Sunday, February 7, 2010

Orang Indonesia Genius, Tapi Kok Negaranya Kere?

Bingung kenapa Indonesia yang punya banyak segudang juara olimpiade sains dunia, kok negaranya ngga maju-maju? Bingung kenapa di koran banyak berita soal ilmuwan kita dapat penghargaan internasional, meraih medali emas bertruk-truk dari ajang dunia, tapi kok kita masih megimpor garam, gandum, kedelai, bahkan juga pernah beras? Padahal yang namanya laut ampun-ampunan luasnya, sawah dan kebun pun tak terhingga.

Jawabannya sederhana sekali: ilmuwan kita yang genius-genius itu tidak peduli apakah hasilpenelitiannya bisa dinikmati sekitar atau tidak. Mereka cukup puas dengan penghargaan, medali, sertifikat, hak paten, dan popularitas di dunia sains. Jelas saja dunia industri kita "tak sudi" menggunakan hasil temuan mereka, sebab ngga layak dikomersilkan, ngga layak jual, masih butuh pengembangan yang buth waktu dan biaya banyak banget. Daripada capek-capek membantu pengembangan inovasi itu, bukankah lebih baik kalangan industri mengimpor saja produk luar yang bisa langsung menghasilkan uang sekejap mata?
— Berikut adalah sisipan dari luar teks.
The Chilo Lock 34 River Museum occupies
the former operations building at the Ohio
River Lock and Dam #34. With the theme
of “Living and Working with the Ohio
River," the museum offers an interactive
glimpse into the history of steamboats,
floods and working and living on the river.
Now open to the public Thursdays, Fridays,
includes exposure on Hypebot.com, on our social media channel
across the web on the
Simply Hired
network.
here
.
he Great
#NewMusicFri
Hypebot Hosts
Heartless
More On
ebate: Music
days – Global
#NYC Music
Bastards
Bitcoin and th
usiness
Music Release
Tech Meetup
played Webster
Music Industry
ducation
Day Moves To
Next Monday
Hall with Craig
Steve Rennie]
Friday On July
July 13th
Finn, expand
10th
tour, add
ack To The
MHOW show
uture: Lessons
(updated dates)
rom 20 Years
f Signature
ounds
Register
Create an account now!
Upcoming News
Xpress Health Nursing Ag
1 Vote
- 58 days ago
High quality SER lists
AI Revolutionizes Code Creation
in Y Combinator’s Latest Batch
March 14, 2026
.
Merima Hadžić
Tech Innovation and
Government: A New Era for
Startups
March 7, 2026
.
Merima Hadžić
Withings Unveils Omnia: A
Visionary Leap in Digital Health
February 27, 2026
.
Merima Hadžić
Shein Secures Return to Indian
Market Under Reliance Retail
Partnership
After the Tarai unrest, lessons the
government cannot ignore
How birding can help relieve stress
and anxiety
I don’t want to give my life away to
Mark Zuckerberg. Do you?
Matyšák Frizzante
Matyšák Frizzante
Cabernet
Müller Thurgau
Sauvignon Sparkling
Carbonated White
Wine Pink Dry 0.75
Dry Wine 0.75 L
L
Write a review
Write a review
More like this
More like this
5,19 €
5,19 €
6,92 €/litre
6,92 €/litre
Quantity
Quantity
Sad but true, itulah yang terjadi di Indonesia. Dari sekian banyak hasil penelitian oleh ilmuwan kita, hanya seupiiiiiiiilllllsekali yang benar-benar bisa dikomersilkan. Sisanya adalah produk impor, adopsi dari temuan luar, atau kita sekadar sebagai pabrik semata, bukan penemu.

Siang tadi saya bersua Franz Gelbke, German Advisor fo Business Developement and Technology Transfer di kantornya yang nyaman, lantai 23 gedung BPPT. Saya tak akan mengupas terlalu banyak obrolan dengan lelaki simpatik ini, karena diskusi kami sesungguhnya adalah materi untuk buku yang kini tengah saya tulis.

Pak Franz yang ramah ini berbagi cerita tentang bagaimana negaranya bisa semaju sekarang. Ia memaparkan, Jerman menganut konsep dimana ilmuwan dan industri disatukan dalam satu wadah, agar bisa saling berkomunikasi satu sama lain, saling memahami kebutuhan. Ilmuwan butuh dana untuk melakukan R&D-nya, industri butuh inovasi untuk meningkatkan produktivitasnya. Pemerintah memiliki kekuatan untuk mendukung keduanya saling bersinergi. Bahkan pemerintah menyediakan anggaran besar untuk program tersebut. Kelamaan, ketika para ilmuwan sudah mampu mandiri secara perlahan berkat ditunjang dunia industri, pemerintah pelan-pelan mulai lepas tangan dengan mengurangi anggaran.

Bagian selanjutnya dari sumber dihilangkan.